Queensland’s chief biosecurity officer Jim Thompson said it was the first time the viral infection, which kills prawns but is harmless to humans, had reared its head in Australia.
“Australia has been the only major prawn-growing country that has not had white spot disease,” he said.
“It can cause significant mortality in farmed prawns.

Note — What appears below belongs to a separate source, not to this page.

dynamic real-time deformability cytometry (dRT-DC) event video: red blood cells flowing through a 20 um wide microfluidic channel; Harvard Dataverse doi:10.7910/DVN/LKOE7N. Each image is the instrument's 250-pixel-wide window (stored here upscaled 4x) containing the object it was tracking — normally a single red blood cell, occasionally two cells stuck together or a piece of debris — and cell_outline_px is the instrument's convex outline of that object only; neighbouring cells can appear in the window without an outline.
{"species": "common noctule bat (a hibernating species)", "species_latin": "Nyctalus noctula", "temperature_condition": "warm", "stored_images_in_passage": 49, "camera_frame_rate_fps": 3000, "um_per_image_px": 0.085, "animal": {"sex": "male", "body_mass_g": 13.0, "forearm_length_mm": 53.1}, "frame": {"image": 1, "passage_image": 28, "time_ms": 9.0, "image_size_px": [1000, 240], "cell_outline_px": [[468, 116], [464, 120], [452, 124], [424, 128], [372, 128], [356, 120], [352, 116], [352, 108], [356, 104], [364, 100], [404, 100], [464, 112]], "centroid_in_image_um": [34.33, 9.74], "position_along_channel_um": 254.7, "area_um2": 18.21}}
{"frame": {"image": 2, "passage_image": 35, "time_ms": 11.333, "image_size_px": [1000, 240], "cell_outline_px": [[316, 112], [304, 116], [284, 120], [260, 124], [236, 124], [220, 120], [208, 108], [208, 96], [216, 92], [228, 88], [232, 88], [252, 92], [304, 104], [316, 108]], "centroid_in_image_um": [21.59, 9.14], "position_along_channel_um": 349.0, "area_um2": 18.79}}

Over 80 per cent of prawns can die.”
Department testing results obtained by ABC Rural in January showed 70 per cent of the prawns being imported contained WSD.
The outbreak of WSD in Queensland is the biggest biosecurity outbreak to hit Australia’s aquaculture industry and jeopardises the future of Australia’s $80 million prawn farming sector.

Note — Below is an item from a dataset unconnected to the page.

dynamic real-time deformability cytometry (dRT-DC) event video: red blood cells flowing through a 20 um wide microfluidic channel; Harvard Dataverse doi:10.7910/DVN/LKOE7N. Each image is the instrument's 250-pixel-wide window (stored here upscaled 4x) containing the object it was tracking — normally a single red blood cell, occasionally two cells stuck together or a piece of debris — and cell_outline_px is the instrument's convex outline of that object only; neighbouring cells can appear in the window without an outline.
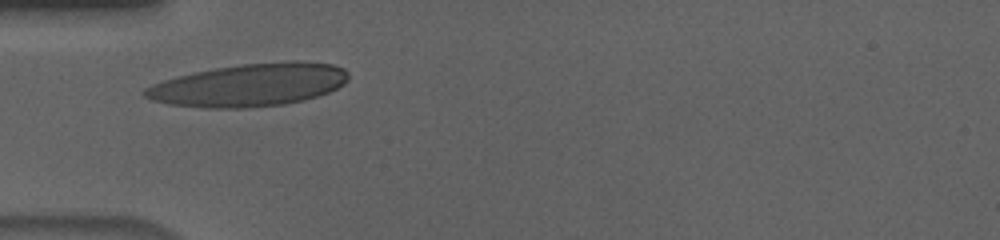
{"species": "human", "species_latin": "Homo sapiens", "temperature_condition": "cold", "stored_images_in_passage": 31, "camera_frame_rate_fps": 3000, "um_per_image_px": 0.085, "donor": {"sex": "male"}, "frame": {"image": 1, "passage_image": 3, "time_ms": 0.667, "image_size_px": [1000, 240], "cell_outline_px": [[348, 80], [344, 84], [328, 92], [304, 100], [284, 104], [248, 108], [204, 108], [168, 104], [152, 100], [144, 96], [140, 92], [144, 88], [152, 84], [164, 80], [192, 72], [216, 68], [244, 64], [288, 60], [292, 60], [332, 64], [344, 68], [348, 72]], "centroid_in_image_um": [21.17, 7.23], "position_along_channel_um": 63.8, "area_um2": 50.92}}
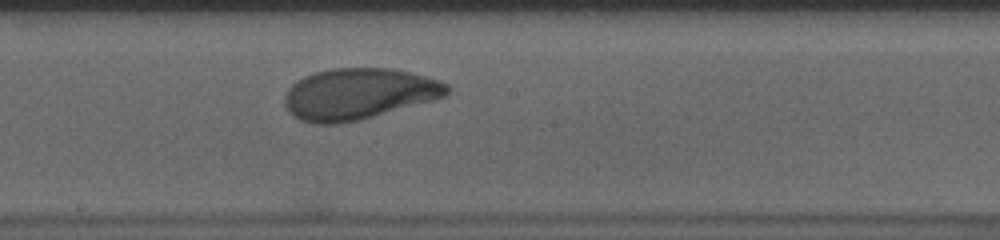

Agriculture Minister Barnaby Joyce told 7.30 in January the prawn industry constitutes a $358 million a year import and domestic sector.
Ian Rossmann from GI Rural was the first farmer to detect white spot and described the experience as a “nightmare” after having to destroy $1 million worth of prawns in the lead up to Christmas.
“Anyone who purchases a green prawn from overseas from a white spot infected country, that can get into our waterways by bait, crab bait or even just throwing it into the water,” he said.
“We believe our waterway has been infected that way.”
How does white spot affect prawns?
Prawns with WSD may have a loose shell with a pink to red discolouration, and may gather near the surface of the water.
Infected prawns may also stop eating, become lethargic or swim differently.
One of the infected farms was run by Nick Moore who was forced by Biosecurity Queensland to destroy millions of prawns using chlorine.
7.30 witnessed chlorine being poured into one of Mr Moore’s ponds, where the water quickly changed colour and the prawns leapt out until the chlorine killed them.
“To watch them die like this is pretty bad, it’s as bad as gets actually,” Mr Moore said.
“The gills are getting torn apart by the chlorine, they’re trying to find oxygen and you’ll see them around the edges [of the pond]. The chlorine is stripping out the oxygen from the pond.”
What is happening with prawn supplies?
Australian authorities are still investigating how white spot disease spread to Australia, while prawn farmers have blamed Asian imports.
In early January, Barnaby Joyce suspended the importation of green prawns following infected product being found for sale in Australia.
“There’s a strong case that people have been swapping prawns,” Mr Joyce told 7.30.
“It’s just like doing urine swaps for rogue footy players.
“The [importers] were offering up a batch of prawns [for inspection] they knew full well didn’t have white spot and taking the others in the back door.”
The department has since taken all imported green, or uncooked, prawns off the shelves.
One of the largest prawn farms in Australia, Gold Coast Marine Aquaculture, lost 25 million black tiger prawns when it was forced to destock as part of the eradication program earlier this year.
As its general manager, Mr Moore said the facility could be shut down for more than a year.
“There are discussions with government now as to whether this whole region should hold off restocking,” he said.
“Not just until this November but the following November, to give us almost two years of no farming in this region.”
Last week, the Vietnamese Government accused Australia of “causing serious damage” to its prawn farmers and exporters, and has asked the Federal Government to reconsider the ban on uncooked imports.
Vietnam’s Deputy Minister of Industry and Trade, Tran Quoc Khanh, said it should be allowed to keep exporting raw prawns to Australia until there was proof foreign imports were the source of the outbreak.
“Vietnam requests Australia to provide adequate scientific evidence as soon as possible that shows a causal relationship between the prawn imports from Vietnam and the outbreak of white spot disease in Australia,” he said.
The Seafood Importers Association of Australia had previously said the ban had damaged Australia’s international trade reputation, but the Department of Agriculture defended the move, saying it was necessary to protect the nation’s aquaculture industry.